The number of RLNs used in most simulations was 1000; but for comparison, this was varied from 500 to 100,000, with no statistically significant effect on the amount of synkinesis of either type. Apparently 1000 iterations are enough to reach stable results.

DISCUSSION

This project did provide some insights into the synkinesis process. Although frequently discussed, it was never clear to this author just how severe synkinesis can be. This simulation suggests that in the worst case, as many as 82% of the fibers that reinnervate the PCA could be adductor fibers. The antagonism of the PCA muscle with such innervation could certainly prevent effective adduction. Of course, the conclusions based on a computer simulation are only as good as the assumptions and conditions that went into creating the model.

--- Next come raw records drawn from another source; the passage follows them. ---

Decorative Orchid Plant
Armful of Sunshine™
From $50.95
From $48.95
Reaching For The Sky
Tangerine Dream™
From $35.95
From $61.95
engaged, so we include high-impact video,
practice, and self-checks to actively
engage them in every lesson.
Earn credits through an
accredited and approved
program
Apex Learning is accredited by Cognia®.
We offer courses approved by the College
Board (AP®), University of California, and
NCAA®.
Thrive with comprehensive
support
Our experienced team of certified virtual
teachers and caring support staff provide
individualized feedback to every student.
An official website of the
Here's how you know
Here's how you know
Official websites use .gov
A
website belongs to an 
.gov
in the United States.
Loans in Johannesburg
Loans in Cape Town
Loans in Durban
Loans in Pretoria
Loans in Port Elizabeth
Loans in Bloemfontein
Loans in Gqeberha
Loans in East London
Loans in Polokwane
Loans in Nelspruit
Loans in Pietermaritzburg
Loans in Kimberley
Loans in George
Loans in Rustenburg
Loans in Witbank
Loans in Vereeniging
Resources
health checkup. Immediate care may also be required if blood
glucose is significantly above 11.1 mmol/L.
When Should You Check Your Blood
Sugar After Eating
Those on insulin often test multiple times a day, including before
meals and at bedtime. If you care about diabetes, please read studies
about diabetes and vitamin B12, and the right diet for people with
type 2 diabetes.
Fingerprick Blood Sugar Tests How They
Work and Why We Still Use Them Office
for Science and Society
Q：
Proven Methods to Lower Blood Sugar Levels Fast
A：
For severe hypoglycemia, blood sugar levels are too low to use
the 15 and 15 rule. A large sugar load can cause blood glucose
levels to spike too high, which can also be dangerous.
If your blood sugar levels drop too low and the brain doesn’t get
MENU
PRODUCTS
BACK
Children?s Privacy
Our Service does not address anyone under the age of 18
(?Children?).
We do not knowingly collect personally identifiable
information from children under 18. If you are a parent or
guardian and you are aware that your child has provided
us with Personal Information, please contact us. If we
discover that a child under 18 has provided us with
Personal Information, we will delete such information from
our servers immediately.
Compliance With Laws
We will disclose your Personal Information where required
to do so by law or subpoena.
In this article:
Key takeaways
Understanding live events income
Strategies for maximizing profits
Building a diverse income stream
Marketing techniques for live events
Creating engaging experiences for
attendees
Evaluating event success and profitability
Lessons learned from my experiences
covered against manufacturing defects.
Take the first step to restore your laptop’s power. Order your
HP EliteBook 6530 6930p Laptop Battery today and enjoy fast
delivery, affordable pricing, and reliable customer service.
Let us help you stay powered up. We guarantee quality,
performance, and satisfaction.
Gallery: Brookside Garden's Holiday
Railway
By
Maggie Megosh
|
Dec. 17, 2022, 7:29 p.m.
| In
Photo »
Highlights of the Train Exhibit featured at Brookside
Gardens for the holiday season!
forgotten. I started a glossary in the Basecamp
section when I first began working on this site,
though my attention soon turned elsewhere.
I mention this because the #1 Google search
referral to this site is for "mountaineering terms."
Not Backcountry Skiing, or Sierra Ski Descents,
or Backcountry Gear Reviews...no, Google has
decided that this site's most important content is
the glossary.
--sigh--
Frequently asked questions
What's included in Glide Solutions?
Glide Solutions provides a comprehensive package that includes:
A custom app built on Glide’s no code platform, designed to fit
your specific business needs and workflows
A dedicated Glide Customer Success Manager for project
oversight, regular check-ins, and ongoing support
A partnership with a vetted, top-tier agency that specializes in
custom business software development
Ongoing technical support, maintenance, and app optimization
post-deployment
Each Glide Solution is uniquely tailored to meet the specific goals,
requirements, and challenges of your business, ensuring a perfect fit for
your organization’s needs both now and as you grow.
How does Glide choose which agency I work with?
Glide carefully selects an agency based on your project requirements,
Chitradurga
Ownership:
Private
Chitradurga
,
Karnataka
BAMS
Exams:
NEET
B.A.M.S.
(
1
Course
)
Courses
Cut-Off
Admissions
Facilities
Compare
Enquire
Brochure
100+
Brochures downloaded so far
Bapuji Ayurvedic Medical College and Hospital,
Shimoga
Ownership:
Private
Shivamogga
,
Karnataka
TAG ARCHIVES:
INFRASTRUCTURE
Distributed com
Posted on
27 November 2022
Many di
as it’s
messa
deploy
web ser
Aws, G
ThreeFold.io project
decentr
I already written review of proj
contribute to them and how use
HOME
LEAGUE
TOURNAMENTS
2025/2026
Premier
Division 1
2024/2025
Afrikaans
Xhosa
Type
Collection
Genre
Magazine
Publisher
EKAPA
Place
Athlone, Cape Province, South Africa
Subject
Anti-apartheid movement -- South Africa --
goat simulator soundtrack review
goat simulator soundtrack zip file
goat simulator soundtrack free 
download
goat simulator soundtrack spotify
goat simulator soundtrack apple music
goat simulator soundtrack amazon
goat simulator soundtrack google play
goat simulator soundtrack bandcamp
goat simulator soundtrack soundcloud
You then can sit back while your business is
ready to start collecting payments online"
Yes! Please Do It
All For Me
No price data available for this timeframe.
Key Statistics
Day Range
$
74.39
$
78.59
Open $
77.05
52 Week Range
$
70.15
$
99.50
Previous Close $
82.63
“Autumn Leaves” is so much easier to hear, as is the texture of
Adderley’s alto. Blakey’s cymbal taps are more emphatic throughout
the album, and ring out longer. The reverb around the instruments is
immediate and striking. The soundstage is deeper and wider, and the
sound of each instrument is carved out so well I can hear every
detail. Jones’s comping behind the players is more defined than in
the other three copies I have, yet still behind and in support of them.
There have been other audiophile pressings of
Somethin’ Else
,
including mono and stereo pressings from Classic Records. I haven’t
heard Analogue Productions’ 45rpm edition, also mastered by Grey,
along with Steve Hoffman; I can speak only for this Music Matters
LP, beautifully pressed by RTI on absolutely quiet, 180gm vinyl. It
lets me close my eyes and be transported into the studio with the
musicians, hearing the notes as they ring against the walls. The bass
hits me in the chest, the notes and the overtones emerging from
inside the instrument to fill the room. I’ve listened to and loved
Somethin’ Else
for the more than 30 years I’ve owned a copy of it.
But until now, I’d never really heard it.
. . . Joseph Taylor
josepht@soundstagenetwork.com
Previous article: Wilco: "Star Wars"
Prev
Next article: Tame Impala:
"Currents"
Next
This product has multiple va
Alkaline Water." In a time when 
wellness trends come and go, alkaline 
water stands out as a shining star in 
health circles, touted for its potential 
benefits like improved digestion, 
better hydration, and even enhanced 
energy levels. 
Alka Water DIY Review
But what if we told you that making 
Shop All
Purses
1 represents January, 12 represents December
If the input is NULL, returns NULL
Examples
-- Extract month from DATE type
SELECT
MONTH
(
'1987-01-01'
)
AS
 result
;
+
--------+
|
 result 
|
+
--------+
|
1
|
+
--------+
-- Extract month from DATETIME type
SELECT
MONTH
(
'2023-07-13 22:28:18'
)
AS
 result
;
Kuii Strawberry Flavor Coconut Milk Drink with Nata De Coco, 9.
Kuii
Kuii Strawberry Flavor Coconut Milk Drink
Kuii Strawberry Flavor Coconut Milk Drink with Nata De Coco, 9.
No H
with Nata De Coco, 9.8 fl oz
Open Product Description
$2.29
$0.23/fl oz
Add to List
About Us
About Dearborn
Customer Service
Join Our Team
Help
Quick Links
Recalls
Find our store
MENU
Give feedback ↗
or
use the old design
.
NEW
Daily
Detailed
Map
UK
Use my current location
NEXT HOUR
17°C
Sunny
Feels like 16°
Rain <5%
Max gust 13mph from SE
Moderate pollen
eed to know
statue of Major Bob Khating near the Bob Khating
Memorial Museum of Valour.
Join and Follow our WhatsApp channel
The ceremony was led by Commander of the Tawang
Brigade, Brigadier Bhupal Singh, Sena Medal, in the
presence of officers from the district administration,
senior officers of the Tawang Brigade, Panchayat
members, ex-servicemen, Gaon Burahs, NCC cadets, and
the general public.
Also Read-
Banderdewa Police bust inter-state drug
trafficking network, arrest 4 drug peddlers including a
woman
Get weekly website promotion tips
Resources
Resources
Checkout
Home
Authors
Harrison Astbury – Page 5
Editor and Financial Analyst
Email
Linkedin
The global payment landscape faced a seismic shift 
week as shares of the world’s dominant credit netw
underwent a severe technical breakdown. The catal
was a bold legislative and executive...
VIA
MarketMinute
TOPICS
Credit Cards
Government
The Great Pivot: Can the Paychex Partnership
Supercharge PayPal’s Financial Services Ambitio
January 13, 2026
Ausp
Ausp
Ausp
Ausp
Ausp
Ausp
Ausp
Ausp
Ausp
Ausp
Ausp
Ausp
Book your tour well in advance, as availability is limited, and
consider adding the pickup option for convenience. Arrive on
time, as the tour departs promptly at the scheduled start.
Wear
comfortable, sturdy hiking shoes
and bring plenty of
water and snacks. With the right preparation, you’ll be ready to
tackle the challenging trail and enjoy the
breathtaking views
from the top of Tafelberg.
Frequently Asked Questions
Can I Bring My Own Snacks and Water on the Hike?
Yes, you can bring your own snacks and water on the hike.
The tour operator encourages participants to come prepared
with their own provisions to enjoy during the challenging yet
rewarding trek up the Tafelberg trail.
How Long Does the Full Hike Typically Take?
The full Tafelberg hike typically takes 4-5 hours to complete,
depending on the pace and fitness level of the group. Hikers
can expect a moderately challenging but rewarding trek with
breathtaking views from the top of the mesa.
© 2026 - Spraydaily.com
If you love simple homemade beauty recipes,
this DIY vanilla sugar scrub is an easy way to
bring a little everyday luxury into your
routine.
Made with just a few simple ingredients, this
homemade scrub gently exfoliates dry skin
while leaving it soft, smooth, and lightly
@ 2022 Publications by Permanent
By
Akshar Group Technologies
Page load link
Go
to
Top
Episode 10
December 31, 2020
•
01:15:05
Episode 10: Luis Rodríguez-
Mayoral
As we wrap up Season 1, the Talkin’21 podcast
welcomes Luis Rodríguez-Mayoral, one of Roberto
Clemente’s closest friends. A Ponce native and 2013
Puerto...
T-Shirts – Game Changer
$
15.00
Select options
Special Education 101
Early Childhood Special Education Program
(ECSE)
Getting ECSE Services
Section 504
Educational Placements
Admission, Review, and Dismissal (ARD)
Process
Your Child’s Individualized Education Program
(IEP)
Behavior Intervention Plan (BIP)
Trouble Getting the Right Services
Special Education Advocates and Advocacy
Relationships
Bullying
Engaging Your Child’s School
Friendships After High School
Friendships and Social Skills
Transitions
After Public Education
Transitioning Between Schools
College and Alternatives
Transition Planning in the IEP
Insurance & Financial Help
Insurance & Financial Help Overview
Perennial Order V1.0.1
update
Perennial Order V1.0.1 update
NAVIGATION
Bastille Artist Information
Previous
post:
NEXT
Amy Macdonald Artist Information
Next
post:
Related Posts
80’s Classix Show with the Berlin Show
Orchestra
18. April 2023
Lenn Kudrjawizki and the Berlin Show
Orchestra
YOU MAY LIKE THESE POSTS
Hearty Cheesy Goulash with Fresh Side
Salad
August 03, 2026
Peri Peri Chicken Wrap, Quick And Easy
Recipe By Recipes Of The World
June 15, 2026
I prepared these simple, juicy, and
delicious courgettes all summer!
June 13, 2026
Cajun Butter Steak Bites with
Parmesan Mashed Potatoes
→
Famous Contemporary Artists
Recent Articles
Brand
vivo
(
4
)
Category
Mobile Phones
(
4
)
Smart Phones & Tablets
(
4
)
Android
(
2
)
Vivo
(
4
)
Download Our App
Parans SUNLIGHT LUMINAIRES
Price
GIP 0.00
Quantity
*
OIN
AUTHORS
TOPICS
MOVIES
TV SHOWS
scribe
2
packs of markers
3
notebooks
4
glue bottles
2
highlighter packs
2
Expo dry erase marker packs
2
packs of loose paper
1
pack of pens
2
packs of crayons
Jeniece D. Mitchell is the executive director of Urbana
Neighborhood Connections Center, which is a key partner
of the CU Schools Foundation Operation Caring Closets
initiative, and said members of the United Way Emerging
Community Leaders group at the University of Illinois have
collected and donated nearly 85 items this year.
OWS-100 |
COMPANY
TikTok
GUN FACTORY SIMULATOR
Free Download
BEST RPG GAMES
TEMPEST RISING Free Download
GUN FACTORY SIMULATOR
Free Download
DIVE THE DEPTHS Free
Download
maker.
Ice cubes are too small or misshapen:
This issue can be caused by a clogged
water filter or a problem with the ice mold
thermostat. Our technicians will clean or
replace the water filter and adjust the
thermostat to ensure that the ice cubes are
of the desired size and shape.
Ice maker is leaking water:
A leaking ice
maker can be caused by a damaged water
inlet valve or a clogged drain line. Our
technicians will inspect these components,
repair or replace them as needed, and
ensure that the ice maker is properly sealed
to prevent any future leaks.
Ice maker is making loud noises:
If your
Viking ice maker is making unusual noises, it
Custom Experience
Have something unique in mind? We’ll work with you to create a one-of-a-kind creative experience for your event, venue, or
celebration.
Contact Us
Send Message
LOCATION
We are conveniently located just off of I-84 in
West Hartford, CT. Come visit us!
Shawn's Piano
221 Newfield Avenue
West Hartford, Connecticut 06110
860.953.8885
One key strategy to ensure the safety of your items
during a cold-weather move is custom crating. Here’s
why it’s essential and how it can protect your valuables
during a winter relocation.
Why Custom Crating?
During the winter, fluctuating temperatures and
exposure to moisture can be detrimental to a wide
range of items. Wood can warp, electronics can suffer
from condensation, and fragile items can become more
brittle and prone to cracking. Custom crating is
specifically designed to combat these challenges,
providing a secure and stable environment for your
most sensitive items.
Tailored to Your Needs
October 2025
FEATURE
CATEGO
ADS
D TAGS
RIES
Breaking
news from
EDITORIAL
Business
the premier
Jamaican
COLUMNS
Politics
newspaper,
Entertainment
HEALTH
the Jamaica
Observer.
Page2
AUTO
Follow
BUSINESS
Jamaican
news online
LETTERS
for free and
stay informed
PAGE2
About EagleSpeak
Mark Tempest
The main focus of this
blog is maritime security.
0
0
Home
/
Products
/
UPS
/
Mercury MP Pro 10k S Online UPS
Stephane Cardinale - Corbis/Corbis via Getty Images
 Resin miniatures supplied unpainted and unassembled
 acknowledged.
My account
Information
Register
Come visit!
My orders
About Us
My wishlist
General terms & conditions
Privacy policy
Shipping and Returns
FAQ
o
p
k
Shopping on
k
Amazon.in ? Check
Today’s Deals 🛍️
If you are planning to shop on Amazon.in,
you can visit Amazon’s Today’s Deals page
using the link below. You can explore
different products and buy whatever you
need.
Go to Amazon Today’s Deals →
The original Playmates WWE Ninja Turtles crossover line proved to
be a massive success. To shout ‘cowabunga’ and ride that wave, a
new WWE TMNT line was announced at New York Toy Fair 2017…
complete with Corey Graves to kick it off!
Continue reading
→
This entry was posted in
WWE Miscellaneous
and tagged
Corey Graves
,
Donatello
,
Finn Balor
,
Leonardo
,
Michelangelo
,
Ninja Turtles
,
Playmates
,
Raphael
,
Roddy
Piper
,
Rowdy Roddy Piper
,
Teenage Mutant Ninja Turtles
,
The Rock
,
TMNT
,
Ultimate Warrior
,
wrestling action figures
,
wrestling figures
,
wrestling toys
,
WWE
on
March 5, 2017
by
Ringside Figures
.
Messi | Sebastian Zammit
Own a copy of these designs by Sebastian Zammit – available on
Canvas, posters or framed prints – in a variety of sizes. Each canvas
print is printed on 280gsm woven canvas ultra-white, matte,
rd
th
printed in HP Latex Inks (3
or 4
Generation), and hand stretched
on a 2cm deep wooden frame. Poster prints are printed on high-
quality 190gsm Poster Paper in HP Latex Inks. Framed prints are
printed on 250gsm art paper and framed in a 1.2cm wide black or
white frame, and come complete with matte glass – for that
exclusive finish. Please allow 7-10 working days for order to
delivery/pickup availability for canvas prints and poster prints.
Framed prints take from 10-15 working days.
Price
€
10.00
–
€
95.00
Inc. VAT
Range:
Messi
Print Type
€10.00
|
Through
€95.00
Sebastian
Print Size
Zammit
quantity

This simulation did not include any consideration of the sizes of the reinnervated motor units (number of muscle fibers innervated by a single axon, or MF/A). Available data suggest that the normal intrinsic laryngeal muscles do not have uniform motor unit sizes. Santo Neto and Marques found an average motor unit size of 9.2 MF/A for TA, about 17.5 MF/A for LCA, IA and PCA, and 20.5 MF/A for CT muscles.{¹⁹} The vocalis (medial) portion of the TA may have even smaller motor units, for fine motor control. Following nerve injury and reinnervation, motor unit sizes may change,{²⁰} but this process has not been well-characterized in the larynx. It would be possible to add estimates of motor unit sizes to the computer simulation algorithm, but without additional data, the results would be highly speculative.

The optimal treatment of UVFP will likely include some means for minimizing or reducing synkinesis. Presently, botulinum toxin injections may be used to prevent antagonism of a synkinetically innervated muscle.{^7–8} An alternate approach using microtubule inhibitors to block PCA reinnervation has recently been proposed.{^21–22} Zealear et al. reported less synkinesis occurred in the PCA when it was continuously stimulated electrically at 10 pulses per second.{¹⁴} A clinical means for accurately quantifying the degrees of RLN injury and synkinesis will also be useful to determine which patients would benefit from these interventions; additional refinement of quantitative EMG is presently the most promising methodology.{¹⁵} It appears that someday, control of laryngeal synkinesis may be possible. This computer simulation provided some insight into how severe, or mild, synkinesis can be.

CONCLUSIONS

This project demonstrated that the process of laryngeal synkinesis may be modeled and studied with a computer model. Within the limitations of the underlying assumptions, it also showed that 1) synkinesis increases with severity of RLN injury; 2) AD-into-AB synkinesis is always greater than AB-into-AD synkinesis, approximately three-fold; 3) with a maximal (complete transection) RLN injury, AD-into-AB synkinesis may reach 82%; 4) an increase in the number of axons that successfully recover brings with it an increase in the degree of synkinesis. Further refinements in the computer program can be made when additional data become available to verify or alter its underlying assumptions.